**PASSAGE:**
********
6 big trends for hospitality real estate in Q1

Oracle Hospitality is the exclusive Technology Partner of the HI Investor Council

Oracle Hospitality

How is the hotel investment sector set for 2024? What trends should we paying attention to and which should we be ignoring? We recently gathered together a select group of investors to discuss the ins and outs in our Q1 Investor Council meeting. Below are a selection of the key nuggets from that discussion.

1. Underwriting gets back to normal

We’re now four years on since the start of the Covid-19 pandemic. Obviously hotels felt the impact from lockdowns immediately but in terms of investing the unpredictable nature of the period made underwriting incredibly challenging. The good news is that although there are still plenty of moving parts to the macro economy, underwriting has gone back to normal. Now, it's a case of understanding you can underwrite based on costs going up or down in the future, which is a normal part of the economic life of any operational sector. 

2. Supply restrictions in the UK can help demand

The supply pipeline in a lot of UK markets remains gummed up, which can be a good or bad thing depending on how you want to look at it. On the demand side of things it likely means rates should be fairly healthy over the next five or so years, even if the numbers themselves don’t necessarily keep the same pace as they have been doing.
********
**ENTRIES SHOWN:**

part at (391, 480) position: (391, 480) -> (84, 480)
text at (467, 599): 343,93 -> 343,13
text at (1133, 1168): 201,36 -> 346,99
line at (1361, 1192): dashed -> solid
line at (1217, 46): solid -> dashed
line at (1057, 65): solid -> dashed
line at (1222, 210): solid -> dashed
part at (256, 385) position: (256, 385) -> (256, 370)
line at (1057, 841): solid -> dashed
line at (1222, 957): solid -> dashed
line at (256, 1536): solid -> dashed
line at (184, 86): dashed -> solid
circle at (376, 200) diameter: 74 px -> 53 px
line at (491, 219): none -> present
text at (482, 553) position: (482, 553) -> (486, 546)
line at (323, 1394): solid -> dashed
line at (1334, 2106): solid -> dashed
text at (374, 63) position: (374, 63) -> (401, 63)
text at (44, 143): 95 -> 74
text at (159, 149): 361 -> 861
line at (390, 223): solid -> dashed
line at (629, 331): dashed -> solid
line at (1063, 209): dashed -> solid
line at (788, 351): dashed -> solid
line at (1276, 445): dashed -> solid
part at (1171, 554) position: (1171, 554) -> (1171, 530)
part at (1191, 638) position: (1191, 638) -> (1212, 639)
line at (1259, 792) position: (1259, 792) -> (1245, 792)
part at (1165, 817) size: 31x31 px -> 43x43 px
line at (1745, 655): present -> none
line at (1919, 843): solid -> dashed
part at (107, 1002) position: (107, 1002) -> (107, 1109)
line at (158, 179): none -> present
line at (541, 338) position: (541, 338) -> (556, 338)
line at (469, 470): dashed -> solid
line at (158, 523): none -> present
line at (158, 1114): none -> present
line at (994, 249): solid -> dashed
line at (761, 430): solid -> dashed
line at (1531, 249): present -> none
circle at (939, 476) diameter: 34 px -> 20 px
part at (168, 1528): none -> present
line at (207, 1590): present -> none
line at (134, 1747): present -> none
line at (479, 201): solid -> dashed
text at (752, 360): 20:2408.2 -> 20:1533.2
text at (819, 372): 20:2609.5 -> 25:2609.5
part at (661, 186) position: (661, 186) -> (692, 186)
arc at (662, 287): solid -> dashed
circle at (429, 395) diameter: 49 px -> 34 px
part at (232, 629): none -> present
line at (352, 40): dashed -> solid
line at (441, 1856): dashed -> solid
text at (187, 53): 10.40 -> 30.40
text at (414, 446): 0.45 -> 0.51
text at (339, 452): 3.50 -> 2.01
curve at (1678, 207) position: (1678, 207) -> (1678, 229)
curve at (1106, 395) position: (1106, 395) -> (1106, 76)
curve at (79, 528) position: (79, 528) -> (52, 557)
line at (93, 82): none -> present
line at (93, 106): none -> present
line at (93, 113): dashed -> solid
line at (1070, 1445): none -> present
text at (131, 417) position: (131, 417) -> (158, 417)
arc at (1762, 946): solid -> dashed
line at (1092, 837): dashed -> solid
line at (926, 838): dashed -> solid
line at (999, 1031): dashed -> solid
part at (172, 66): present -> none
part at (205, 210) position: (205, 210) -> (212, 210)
********
**ACTIVITIES:**
a – Say whether each statement agrees with the hospitality real estate article, giving yes or no and quoting the article's deciding words: (i) The Q1 Investor Council meeting brought together a select group of investors. (ii) Underwriting is still as hard as it was during the pandemic. (iii) The supply pipeline in many UK markets is flowing freely.
b – Reproduce the hospitality real estate article from "The supply pipeline" up to and including "have been doing.".
Use only the hospitality real estate article to complete what comes next.

**ANSWERS FOR EACH ITEM:**
a –
(i) Yes: "We recently gathered together a select group of investors to discuss the ins and outs in our Q1 Investor Council meeting."
(ii) No: "underwriting has gone back to normal."
(iii) No: "The supply pipeline in a lot of UK markets remains gummed up"

b –
The supply pipeline in a lot of UK markets remains gummed up, which can be a good or bad thing depending on how you want to look at it. On the demand side of things it likely means rates should be fairly healthy over the next five or so years, even if the numbers themselves don’t necessarily keep the same pace as they have been doing.